> Problem statement:
Repeat each of the following entries word for word, without any alteration.

◆ ◆ ◆ ◆

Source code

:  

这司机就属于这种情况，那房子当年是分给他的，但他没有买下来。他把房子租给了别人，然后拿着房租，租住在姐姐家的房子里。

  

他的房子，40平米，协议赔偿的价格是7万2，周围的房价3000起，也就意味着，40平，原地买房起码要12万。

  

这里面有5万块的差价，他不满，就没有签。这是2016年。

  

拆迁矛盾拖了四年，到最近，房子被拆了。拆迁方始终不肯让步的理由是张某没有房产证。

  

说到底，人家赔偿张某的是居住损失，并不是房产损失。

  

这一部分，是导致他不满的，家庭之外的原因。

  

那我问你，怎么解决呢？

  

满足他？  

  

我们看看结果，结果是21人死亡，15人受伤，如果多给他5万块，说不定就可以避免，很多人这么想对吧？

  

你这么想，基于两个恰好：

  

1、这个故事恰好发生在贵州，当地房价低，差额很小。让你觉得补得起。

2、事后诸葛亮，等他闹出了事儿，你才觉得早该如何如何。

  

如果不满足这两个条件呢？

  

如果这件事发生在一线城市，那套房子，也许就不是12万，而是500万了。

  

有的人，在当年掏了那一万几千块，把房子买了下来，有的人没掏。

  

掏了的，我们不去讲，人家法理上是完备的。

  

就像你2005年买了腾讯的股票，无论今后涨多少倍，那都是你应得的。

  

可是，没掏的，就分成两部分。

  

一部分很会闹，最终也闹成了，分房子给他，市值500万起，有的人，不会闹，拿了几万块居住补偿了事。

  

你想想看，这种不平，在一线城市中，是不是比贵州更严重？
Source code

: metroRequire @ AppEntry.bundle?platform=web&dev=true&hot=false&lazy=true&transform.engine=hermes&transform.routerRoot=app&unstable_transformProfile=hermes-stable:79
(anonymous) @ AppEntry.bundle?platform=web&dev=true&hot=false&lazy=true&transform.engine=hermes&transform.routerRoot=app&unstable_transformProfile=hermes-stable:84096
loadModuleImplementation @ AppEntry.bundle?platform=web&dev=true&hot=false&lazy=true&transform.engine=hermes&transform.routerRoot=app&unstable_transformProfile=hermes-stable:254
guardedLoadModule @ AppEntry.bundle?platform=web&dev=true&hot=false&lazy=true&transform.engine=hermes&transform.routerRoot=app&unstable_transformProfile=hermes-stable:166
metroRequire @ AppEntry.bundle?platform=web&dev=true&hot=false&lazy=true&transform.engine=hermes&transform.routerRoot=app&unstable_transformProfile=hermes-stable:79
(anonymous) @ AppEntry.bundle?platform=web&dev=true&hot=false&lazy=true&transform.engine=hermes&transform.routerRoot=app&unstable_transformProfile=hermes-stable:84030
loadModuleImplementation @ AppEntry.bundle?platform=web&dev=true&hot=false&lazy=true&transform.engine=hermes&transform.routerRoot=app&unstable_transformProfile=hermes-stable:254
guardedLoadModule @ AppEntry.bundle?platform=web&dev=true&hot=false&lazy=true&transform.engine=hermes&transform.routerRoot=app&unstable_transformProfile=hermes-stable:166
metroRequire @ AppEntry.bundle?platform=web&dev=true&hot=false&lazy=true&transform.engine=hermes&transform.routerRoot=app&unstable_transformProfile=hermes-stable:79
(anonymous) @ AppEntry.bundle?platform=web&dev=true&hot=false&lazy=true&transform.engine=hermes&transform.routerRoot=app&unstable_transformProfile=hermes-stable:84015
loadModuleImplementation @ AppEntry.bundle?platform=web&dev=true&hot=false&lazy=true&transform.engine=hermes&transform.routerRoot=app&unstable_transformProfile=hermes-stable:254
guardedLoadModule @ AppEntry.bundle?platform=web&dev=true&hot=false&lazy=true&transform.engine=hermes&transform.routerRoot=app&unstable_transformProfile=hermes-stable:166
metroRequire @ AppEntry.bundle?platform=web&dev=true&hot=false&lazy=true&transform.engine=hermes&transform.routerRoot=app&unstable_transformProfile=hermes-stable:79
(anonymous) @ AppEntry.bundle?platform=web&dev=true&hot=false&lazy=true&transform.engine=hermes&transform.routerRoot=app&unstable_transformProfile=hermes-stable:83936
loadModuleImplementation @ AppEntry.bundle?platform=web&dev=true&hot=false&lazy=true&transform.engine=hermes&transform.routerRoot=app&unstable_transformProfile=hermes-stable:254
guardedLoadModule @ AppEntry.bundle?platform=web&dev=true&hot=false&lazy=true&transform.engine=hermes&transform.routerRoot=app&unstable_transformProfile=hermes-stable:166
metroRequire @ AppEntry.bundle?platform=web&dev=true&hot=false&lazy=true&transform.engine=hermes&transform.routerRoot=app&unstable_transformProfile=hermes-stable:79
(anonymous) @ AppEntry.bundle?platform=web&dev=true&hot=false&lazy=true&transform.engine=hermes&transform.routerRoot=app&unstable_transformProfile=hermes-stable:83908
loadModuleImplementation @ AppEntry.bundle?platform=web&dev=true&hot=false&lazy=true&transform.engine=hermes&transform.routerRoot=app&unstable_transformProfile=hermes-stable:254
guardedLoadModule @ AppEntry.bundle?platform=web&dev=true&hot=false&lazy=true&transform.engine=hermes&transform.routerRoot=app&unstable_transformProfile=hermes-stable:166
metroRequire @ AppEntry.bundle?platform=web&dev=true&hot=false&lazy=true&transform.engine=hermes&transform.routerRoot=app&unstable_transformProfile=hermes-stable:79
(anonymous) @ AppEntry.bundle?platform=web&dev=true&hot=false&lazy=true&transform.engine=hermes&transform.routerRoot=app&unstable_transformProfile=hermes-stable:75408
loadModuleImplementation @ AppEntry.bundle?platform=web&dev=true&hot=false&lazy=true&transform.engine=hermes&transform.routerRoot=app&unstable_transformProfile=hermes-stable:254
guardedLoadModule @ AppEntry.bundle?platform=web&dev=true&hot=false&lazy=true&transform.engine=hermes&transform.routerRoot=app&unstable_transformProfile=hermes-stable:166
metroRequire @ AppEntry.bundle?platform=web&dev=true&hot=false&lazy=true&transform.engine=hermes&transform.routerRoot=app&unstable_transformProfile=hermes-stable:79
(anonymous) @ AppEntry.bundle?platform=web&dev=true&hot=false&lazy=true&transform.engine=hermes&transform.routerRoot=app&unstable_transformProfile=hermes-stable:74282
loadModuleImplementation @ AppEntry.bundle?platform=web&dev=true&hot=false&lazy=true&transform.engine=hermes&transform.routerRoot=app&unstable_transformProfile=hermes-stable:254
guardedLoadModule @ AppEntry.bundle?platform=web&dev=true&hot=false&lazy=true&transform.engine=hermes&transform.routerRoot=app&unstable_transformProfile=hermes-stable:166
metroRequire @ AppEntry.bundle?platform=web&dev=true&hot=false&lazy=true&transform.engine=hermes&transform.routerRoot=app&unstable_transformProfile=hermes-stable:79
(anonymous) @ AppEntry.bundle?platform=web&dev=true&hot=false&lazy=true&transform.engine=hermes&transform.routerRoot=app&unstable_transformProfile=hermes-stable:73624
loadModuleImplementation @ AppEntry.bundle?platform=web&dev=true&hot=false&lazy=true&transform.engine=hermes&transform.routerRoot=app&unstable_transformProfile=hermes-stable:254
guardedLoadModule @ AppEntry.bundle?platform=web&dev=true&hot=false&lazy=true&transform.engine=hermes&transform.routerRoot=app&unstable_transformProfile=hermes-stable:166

◆ ◆ ◆ ◆

> Exercise result:
Source code

:  

这司机就属于这种情况，那房子当年是分给他的，但他没有买下来。他把房子租给了别人，然后拿着房租，租住在姐姐家的房子里。

  

他的房子，40平米，协议赔偿的价格是7万2，周围的房价3000起，也就意味着，40平，原地买房起码要12万。

  

这里面有5万块的差价，他不满，就没有签。这是2016年。

  

拆迁矛盾拖了四年，到最近，房子被拆了。拆迁方始终不肯让步的理由是张某没有房产证。

  

说到底，人家赔偿张某的是居住损失，并不是房产损失。

  

这一部分，是导致他不满的，家庭之外的原因。

  

那我问你，怎么解决呢？

  

满足他？  

  

我们看看结果，结果是21人死亡，15人受伤，如果多给他5万块，说不定就可以避免，很多人这么想对吧？

  

你这么想，基于两个恰好：

  

1、这个故事恰好发生在贵州，当地房价低，差额很小。让你觉得补得起。

2、事后诸葛亮，等他闹出了事儿，你才觉得早该如何如何。

  

如果不满足这两个条件呢？

  

如果这件事发生在一线城市，那套房子，也许就不是12万，而是500万了。

  

有的人，在当年掏了那一万几千块，把房子买了下来，有的人没掏。

  

掏了的，我们不去讲，人家法理上是完备的。

  

就像你2005年买了腾讯的股票，无论今后涨多少倍，那都是你应得的。

  

可是，没掏的，就分成两部分。

  

一部分很会闹，最终也闹成了，分房子给他，市值500万起，有的人，不会闹，拿了几万块居住补偿了事。

  

你想想看，这种不平，在一线城市中，是不是比贵州更严重？
Source code

: metroRequire @ AppEntry.bundle?platform=web&dev=true&hot=false&lazy=true&transform.engine=hermes&transform.routerRoot=app&unstable_transformProfile=hermes-stable:79
(anonymous) @ AppEntry.bundle?platform=web&dev=true&hot=false&lazy=true&transform.engine=hermes&transform.routerRoot=app&unstable_transformProfile=hermes-stable:84096
loadModuleImplementation @ AppEntry.bundle?platform=web&dev=true&hot=false&lazy=true&transform.engine=hermes&transform.routerRoot=app&unstable_transformProfile=hermes-stable:254
guardedLoadModule @ AppEntry.bundle?platform=web&dev=true&hot=false&lazy=true&transform.engine=hermes&transform.routerRoot=app&unstable_transformProfile=hermes-stable:166
metroRequire @ AppEntry.bundle?platform=web&dev=true&hot=false&lazy=true&transform.engine=hermes&transform.routerRoot=app&unstable_transformProfile=hermes-stable:79
(anonymous) @ AppEntry.bundle?platform=web&dev=true&hot=false&lazy=true&transform.engine=hermes&transform.routerRoot=app&unstable_transformProfile=hermes-stable:84030
loadModuleImplementation @ AppEntry.bundle?platform=web&dev=true&hot=false&lazy=true&transform.engine=hermes&transform.routerRoot=app&unstable_transformProfile=hermes-stable:254
guardedLoadModule @ AppEntry.bundle?platform=web&dev=true&hot=false&lazy=true&transform.engine=hermes&transform.routerRoot=app&unstable_transformProfile=hermes-stable:166
metroRequire @ AppEntry.bundle?platform=web&dev=true&hot=false&lazy=true&transform.engine=hermes&transform.routerRoot=app&unstable_transformProfile=hermes-stable:79
(anonymous) @ AppEntry.bundle?platform=web&dev=true&hot=false&lazy=true&transform.engine=hermes&transform.routerRoot=app&unstable_transformProfile=hermes-stable:84015
loadModuleImplementation @ AppEntry.bundle?platform=web&dev=true&hot=false&lazy=true&transform.engine=hermes&transform.routerRoot=app&unstable_transformProfile=hermes-stable:254
guardedLoadModule @ AppEntry.bundle?platform=web&dev=true&hot=false&lazy=true&transform.engine=hermes&transform.routerRoot=app&unstable_transformProfile=hermes-stable:166
metroRequire @ AppEntry.bundle?platform=web&dev=true&hot=false&lazy=true&transform.engine=hermes&transform.routerRoot=app&unstable_transformProfile=hermes-stable:79
(anonymous) @ AppEntry.bundle?platform=web&dev=true&hot=false&lazy=true&transform.engine=hermes&transform.routerRoot=app&unstable_transformProfile=hermes-stable:83936
loadModuleImplementation @ AppEntry.bundle?platform=web&dev=true&hot=false&lazy=true&transform.engine=hermes&transform.routerRoot=app&unstable_transformProfile=hermes-stable:254
guardedLoadModule @ AppEntry.bundle?platform=web&dev=true&hot=false&lazy=true&transform.engine=hermes&transform.routerRoot=app&unstable_transformProfile=hermes-stable:166
metroRequire @ AppEntry.bundle?platform=web&dev=true&hot=false&lazy=true&transform.engine=hermes&transform.routerRoot=app&unstable_transformProfile=hermes-stable:79
(anonymous) @ AppEntry.bundle?platform=web&dev=true&hot=false&lazy=true&transform.engine=hermes&transform.routerRoot=app&unstable_transformProfile=hermes-stable:83908
loadModuleImplementation @ AppEntry.bundle?platform=web&dev=true&hot=false&lazy=true&transform.engine=hermes&transform.routerRoot=app&unstable_transformProfile=hermes-stable:254
guardedLoadModule @ AppEntry.bundle?platform=web&dev=true&hot=false&lazy=true&transform.engine=hermes&transform.routerRoot=app&unstable_transformProfile=hermes-stable:166
metroRequire @ AppEntry.bundle?platform=web&dev=true&hot=false&lazy=true&transform.engine=hermes&transform.routerRoot=app&unstable_transformProfile=hermes-stable:79
(anonymous) @ AppEntry.bundle?platform=web&dev=true&hot=false&lazy=true&transform.engine=hermes&transform.routerRoot=app&unstable_transformProfile=hermes-stable:75408
loadModuleImplementation @ AppEntry.bundle?platform=web&dev=true&hot=false&lazy=true&transform.engine=hermes&transform.routerRoot=app&unstable_transformProfile=hermes-stable:254
guardedLoadModule @ AppEntry.bundle?platform=web&dev=true&hot=false&lazy=true&transform.engine=hermes&transform.routerRoot=app&unstable_transformProfile=hermes-stable:166
metroRequire @ AppEntry.bundle?platform=web&dev=true&hot=false&lazy=true&transform.engine=hermes&transform.routerRoot=app&unstable_transformProfile=hermes-stable:79
(anonymous) @ AppEntry.bundle?platform=web&dev=true&hot=false&lazy=true&transform.engine=hermes&transform.routerRoot=app&unstable_transformProfile=hermes-stable:74282
loadModuleImplementation @ AppEntry.bundle?platform=web&dev=true&hot=false&lazy=true&transform.engine=hermes&transform.routerRoot=app&unstable_transformProfile=hermes-stable:254
guardedLoadModule @ AppEntry.bundle?platform=web&dev=true&hot=false&lazy=true&transform.engine=hermes&transform.routerRoot=app&unstable_transformProfile=hermes-stable:166
metroRequire @ AppEntry.bundle?platform=web&dev=true&hot=false&lazy=true&transform.engine=hermes&transform.routerRoot=app&unstable_transformProfile=hermes-stable:79
(anonymous) @ AppEntry.bundle?platform=web&dev=true&hot=false&lazy=true&transform.engine=hermes&transform.routerRoot=app&unstable_transformProfile=hermes-stable:73624
loadModuleImplementation @ AppEntry.bundle?platform=web&dev=true&hot=false&lazy=true&transform.engine=hermes&transform.routerRoot=app&unstable_transformProfile=hermes-stable:254
guardedLoadModule @ AppEntry.bundle?platform=web&dev=true&hot=false&lazy=true&transform.engine=hermes&transform.routerRoot=app&unstable_transformProfile=hermes-stable:166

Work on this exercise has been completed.